At the start of the programme in the Upper West Region in Wa, the officials took turns to showcase their institutions and their programmes to final and second year students drawn from some of the SHSs in the region.

 

Entry requirements

The students were taken through university courses, entry requirements, steps for admission and post-admission processes.

The officials said the cut-off point for most of the courses was based on the general performance of applicants during a given year and the number of students who applied for the programme in that given year.

They urged the students to ensure that their elective subjects at SHS were related to the programmes they wished to pursue at the university, stressing that some of the subjects such as Physics and Mathematics stood out as elective subjects for any student who wished to study a programme like engineering.

They described as suicidal students who thought they were so brilliant that they could afford to fill for only one programme like medicine or law, and leave no room for second and third choices.
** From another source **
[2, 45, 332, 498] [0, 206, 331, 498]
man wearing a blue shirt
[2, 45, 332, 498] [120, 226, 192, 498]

Mr Festus Nyame, an Assistant Registrar of KNUST, advised the students not to apply for programmes that were highly competitive and which they had little chance of gaining admission for.

 

Highly competitive subjects

Instead of pharmacy, for example, which is  one of the highly competitive programmes, he said they could opt for herbal medicine which was equally a good course within the College of Health Sciences at KNUST.

A good grade in elective mathematics qualified an applicant for all programmes at KNUST, he stated.

Mr Peter Kaba, Executive Secretary of Vice Chancellors, Ghana, said the exercise was a necessary initiative aimed at erasing the difficulties encountered by the deprived students in choosing the right course of study at the universities.

He noted that students in deprived schools were at an extreme disadvantage, considering the fact that they neither have library facilities nor access to internet facilities.

“The outreach programme is not to be seen as a platform to canvass for students but an opportunity for you to learn how to prepare and enter the university,” he told the students.

Choice of programmes at the universities are determined by what students do at the SHS, and that not every elective subject goes with a course at the university.